The course will be modeled after a successful program at the University of Central Florida, which hosts about three classes a year. Lynch plans to use mentors from the area's universities and the private sector to work one on one with recruits.

"At the end of the class, they actually start building their business plan and start understanding what it is that they need to do next to try and increase the odds of them succeeding. And they find out -- how much money do I need to capitalize this business or this idea, do I protect it with a patent or a copyright?"

Participants in the program will also be exposed to incubators, facilities that enable entrepreneurs or startup companies to divide the cost and the space needed to conduct their business.

"So what you might have is twenty or thirty small companies, individuals usually, sharing this space. And they might have either a cubicle or a very small office in this facility, but have access in sharing the conference room, sharing access to the internet, sharing access to printers and copiers like that."

The course will be tuition based.
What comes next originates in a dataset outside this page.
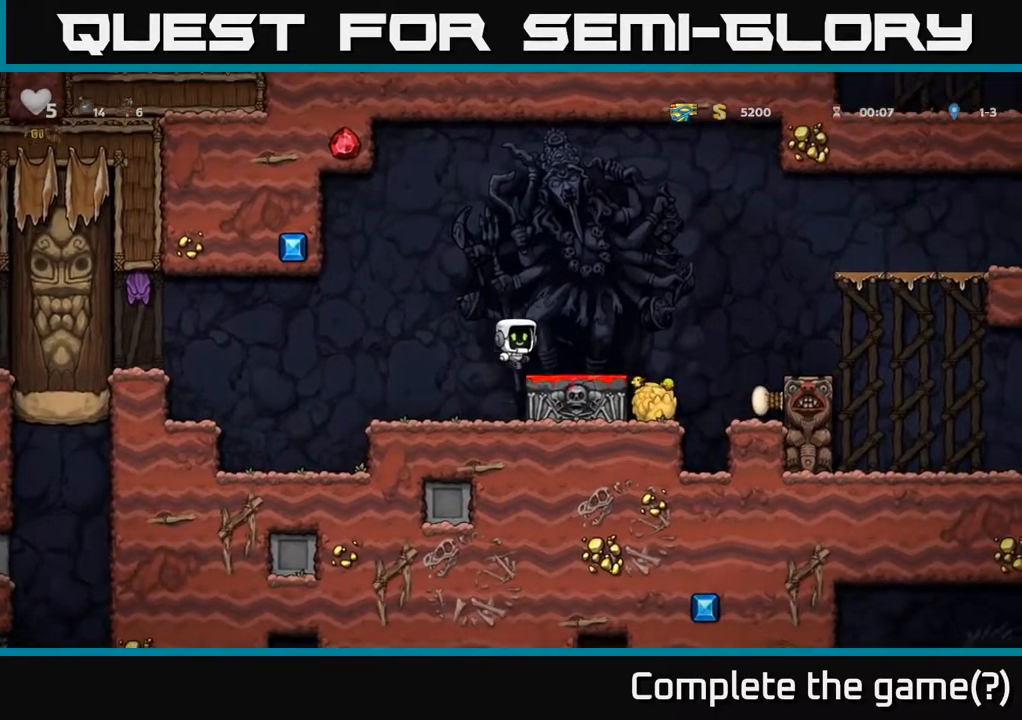
{"buttons": [], "left_stick": "center", "right_stick": "center", "events": [[17, "A", "up"], [233, "DPAD_RIGHT", "up"]]}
The amount hasn't been determined, but Lynch says it will be a nominal fee.

"The reason we do that: if you pay something for it, it has value to you; and we want these folks to understand this is something very valuable. We want them to take it very seriously."

Their primary goal is to help build new companies around the magnet and materials sciences, where FSU is very strong, but Lynch says a wide variety of ideas will be included. He hopes to hold the first class around March.

"When you have a down economic cycle like we have right now, everybody is kind of looking to move forward and to have a great idea for a new company or a new product. Now is a great time to do it, and how do we help them be successful; how do we help them maximize their chances of a success; that's kind of what we are all about."